Laurent-Perrier Brut Millésimé 2018

52% Chardonnay from Le Mesnil-sur-Oger, Avize, Cramant and Chouilly , 48% of Pinot Noir from Verzy, Louvois, Aÿ, Tours-sur-Marne and Ambonnay. Disgorged in July 2025 with 8 g/l of dosage.
A sense of freshly baked Genoese sponge and Savoiardi biscuits on the nose gently opens into touches of Mirabelle plum and the ripe zest of Amalfi lemon. The palate is pliable, flowing, juicy even, but absolutely bounded by freshness. The svelte Laurent-Perrier body is here, but comes with real, animating juiciness. A lovely juxtaposition that tapers into a mouthwatering finish with overtones of juicy tangerine and more of that ripe lemon
Laurent-Perrier Grand Siècle No. 27

The composition is from grands crus only, eight in this iteration: 60% of Chardonnay from Le Mesnil-sur-Oger, Oger, Avize and Cramant and 40% Pinot Noir from Tours-sur-Marne, Ambonnay, Bouzy and Verzy. Disgorged after a decade on lees in May 2025 with a dosage of 7 g/l.

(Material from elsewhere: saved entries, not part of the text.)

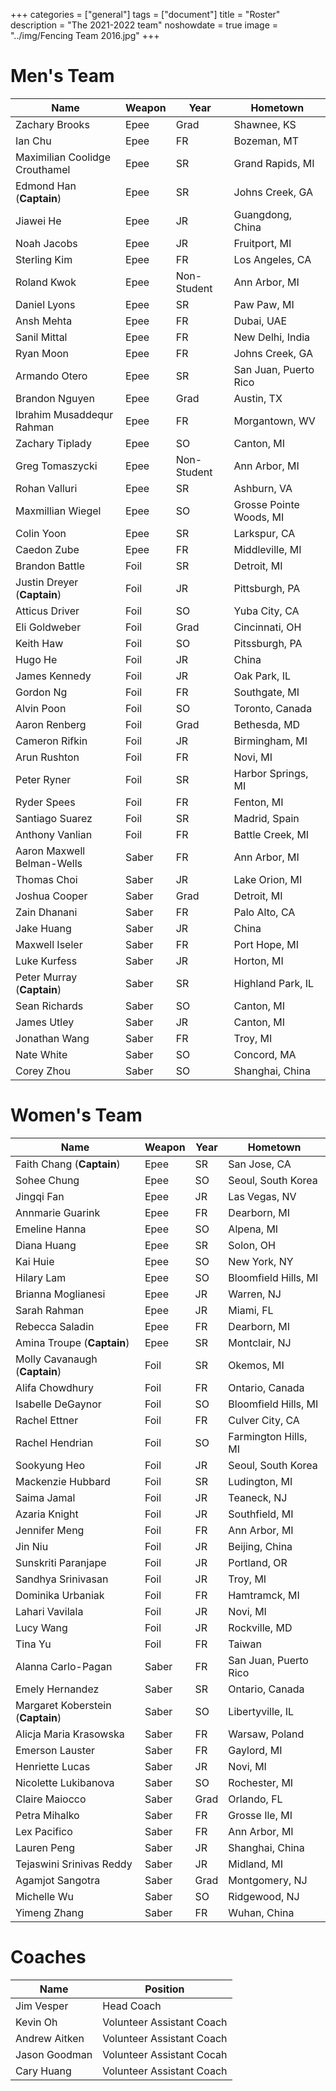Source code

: +++
categories = ["general"]
tags = ["document"]
title = "Roster"
description = "The 2021-2022 team"
noshowdate = true
image = "../img/Fencing Team 2016.jpg"
+++

# Men's Team

| Name                          | Weapon                        | Year        | Hometown               |
|-------------------------------|-------------------------------|-------------|------------------------|
| Zachary Brooks                | Epee                          | Grad        | Shawnee, KS            |
| Ian Chu                       | Epee                          | FR          | Bozeman, MT            |
| Maximilian Coolidge Crouthamel| Epee                          | SR          | Grand Rapids, MI       |
| Edmond Han (**Captain**)      | Epee                          | SR          | Johns Creek, GA        |
| Jiawei He                     | Epee                          | JR          | Guangdong, China       |
| Noah Jacobs                   | Epee                          | JR          | Fruitport, MI          |
| Sterling Kim                  | Epee                          | FR          | Los Angeles, CA        |
| Roland Kwok                   | Epee                          | Non-Student | Ann Arbor, MI          |
| Daniel Lyons                  | Epee                          | SR          | Paw Paw, MI            |
| Ansh Mehta                    | Epee                          | FR          | Dubai, UAE             |
| Sanil Mittal                  | Epee                          | FR          | New Delhi, India       |
| Ryan Moon                     | Epee                          | FR          | Johns Creek, GA        |
| Armando Otero                 | Epee                          | SR          | San Juan, Puerto Rico  |
| Brandon Nguyen                | Epee                          | Grad        | Austin, TX             |
| Ibrahim Musaddequr Rahman     | Epee                          | FR          | Morgantown, WV         |
| Zachary Tiplady               | Epee                          | SO          | Canton, MI             |
| Greg Tomaszycki               | Epee                          | Non-Student | Ann Arbor, MI          |
| Rohan Valluri                 | Epee                          | SR          | Ashburn, VA            |
| Maxmillian Wiegel             | Epee                          | SO          | Grosse Pointe Woods, MI|
| Colin Yoon                    | Epee                          | SR          | Larkspur, CA           |
| Caedon Zube                   | Epee                          | FR          | Middleville, MI        |
| Brandon Battle                | Foil                          | SR          | Detroit, MI            |
| Justin Dreyer (**Captain**)   | Foil                          | JR          | Pittsburgh, PA         |
| Atticus Driver                | Foil                          | SO          | Yuba City, CA          |
| Eli Goldweber                 | Foil                          | Grad        | Cincinnati, OH         |
| Keith Haw                     | Foil                          | SO          | Pitssburgh, PA         |
| Hugo He                       | Foil                          | JR          | China                  |
| James Kennedy                 | Foil                          | JR          | Oak Park, IL           |
| Gordon Ng                     | Foil                          | FR          | Southgate, MI          |
| Alvin Poon                    | Foil                          | SO          | Toronto, Canada        |
| Aaron Renberg                 | Foil                          | Grad        | Bethesda, MD           |
| Cameron Rifkin                | Foil                          | JR          | Birmingham, MI         |
| Arun Rushton                  | Foil                          | FR          | Novi, MI               |
| Peter Ryner                   | Foil                          | SR          | Harbor Springs, MI     |
| Ryder Spees                   | Foil                          | FR          | Fenton, MI             |
| Santiago Suarez               | Foil                          | SR          | Madrid, Spain          |
| Anthony Vanlian               | Foil                          | FR          | Battle Creek, MI       |
| Aaron Maxwell Belman-Wells    | Saber                         | FR          | Ann Arbor, MI          |
| Thomas Choi                   | Saber                         | JR          | Lake Orion, MI         |
| Joshua Cooper                 | Saber                         | Grad        | Detroit, MI            |
| Zain Dhanani                  | Saber                         | FR          | Palo Alto, CA          |
| Jake Huang                    | Saber                         | JR          | China                  |
| Maxwell Iseler                | Saber                         | FR          | Port Hope, MI          |
| Luke Kurfess                  | Saber                         | JR          | Horton, MI             |
| Peter Murray (**Captain**)    | Saber                         | SR          | Highland Park, IL      |
| Sean Richards                 | Saber                         | SO          | Canton, MI             |
| James Utley                   | Saber                         | JR          | Canton, MI             |
| Jonathan Wang                 | Saber                         | FR          | Troy, MI               |
| Nate White                    | Saber                         | SO          | Concord, MA            |
| Corey Zhou                    | Saber                         | SO          | Shanghai, China        |


# Women's Team

| Name                              | Weapon                        | Year      | Hometown               |
|-----------------------------------|-------------------------------|-----------|------------------------|
| Faith Chang (**Captain**)         | Epee                          | SR        | San Jose, CA           |
| Sohee Chung                       | Epee                          | SO        | Seoul, South Korea     |
| Jingqi Fan                        | Epee                          | JR        | Las Vegas, NV          |
| Annmarie Guarink                  | Epee                          | FR        | Dearborn, MI           |
| Emeline Hanna                     | Epee                          | SO        | Alpena, MI             |
| Diana Huang                       | Epee                          | SR        | Solon, OH              |
| Kai Huie                          | Epee                          | SO        | New York, NY           |
| Hilary Lam                        | Epee                          | SO        | Bloomfield Hills, MI   |
| Brianna Moglianesi                | Epee                          | JR        | Warren, NJ             |
| Sarah Rahman                      | Epee                          | JR        | Miami, FL              |
| Rebecca Saladin                   | Epee                          | FR        | Dearborn, MI           |
| Amina Troupe (**Captain**)        | Epee                          | SR        | Montclair, NJ          |
| Molly Cavanaugh (**Captain**)     | Foil                          | SR        | Okemos, MI             |
| Alifa Chowdhury                   | Foil                          | FR        | Ontario, Canada        |
| Isabelle DeGaynor                 | Foil                          | SO        | Bloomfield Hills, MI   |
| Rachel Ettner                     | Foil                          | FR        | Culver City, CA        |
| Rachel Hendrian                   | Foil                          | SO        | Farmington Hills, MI   |
| Sookyung Heo                      | Foil                          | JR        | Seoul, South Korea     |
| Mackenzie Hubbard                 | Foil                          | SR        | Ludington, MI          |
| Saima Jamal                       | Foil                          | JR        | Teaneck, NJ            |
| Azaria Knight                     | Foil                          | JR        | Southfield, MI         |
| Jennifer Meng                     | Foil                          | FR        | Ann Arbor, MI          |
| Jin Niu                           | Foil                          | JR        | Beijing, China         |
| Sunskriti Paranjape               | Foil                          | JR        | Portland, OR           |
| Sandhya Srinivasan                | Foil                          | JR        | Troy, MI               |
| Dominika Urbaniak                 | Foil                          | FR        | Hamtramck, MI          |
| Lahari Vavilala                   | Foil                          | JR        | Novi, MI               |
| Lucy Wang                         | Foil                          | JR        | Rockville, MD          |
| Tina Yu                           | Foil                          | FR        | Taiwan                 |
| Alanna Carlo-Pagan                | Saber                         | FR        | San Juan, Puerto Rico  |
| Emely Hernandez                   | Saber                         | SR        | Ontario, Canada        |
| Margaret Koberstein (**Captain**) | Saber                         | SO        | Libertyville, IL       |
| Alicja Maria Krasowska            | Saber                         | FR        | Warsaw, Poland         |
| Emerson Lauster                   | Saber                         | FR        | Gaylord, MI            |
| Henriette Lucas                   | Saber                         | JR        | Novi, MI               |
| Nicolette Lukibanova              | Saber                         | SO        | Rochester, MI          |
| Claire Maiocco                    | Saber                         | Grad      | Orlando, FL            |
| Petra Mihalko                     | Saber                         | FR        | Grosse Ile, MI         |
| Lex Pacifico                      | Saber                         | FR        | Ann Arbor, MI          |
| Lauren Peng                       | Saber                         | JR        | Shanghai, China        |
| Tejaswini Srinivas Reddy          | Saber                         | JR        | Midland, MI            |
| Agamjot Sangotra                  | Saber                         | Grad      | Montgomery, NJ         |
| Michelle Wu                       | Saber                         | SO        | Ridgewood, NJ          |
| Yimeng Zhang                      | Saber                         | FR        | Wuhan, China           |

# Coaches
| Name             | Position                  |
|------------------|---------------------------|
| Jim Vesper       | Head Coach                |
| Kevin Oh         | Volunteer Assistant Coach |
| Andrew Aitken    | Volunteer Assistant Coach |
| Jason Goodman    | Volunteer Assistant Cocah |
| Cary Huang       | Volunteer Assistant Coach |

The nose is all patisserie, fresh, airy sponge layered with cream and supple apricot, tenderly accented by lemon. All is subtle, tender, scented. A little more air and time adds a real sense of white summer blossom. Fine, lively mousse bubbles up with a lovely eagerness, with esprit and grace, with a joyous presence. The mid-palate holds salty chalk tautness but also a most tender vibe that straddles roasted hazelnut and caramel flavours, gently hinting at 2015 ripeness, but edged with lemon. Bright lemon, chalky substance and saltiness just last on the palate. Indeed, subtlety, precision, substance and freshness define the wine.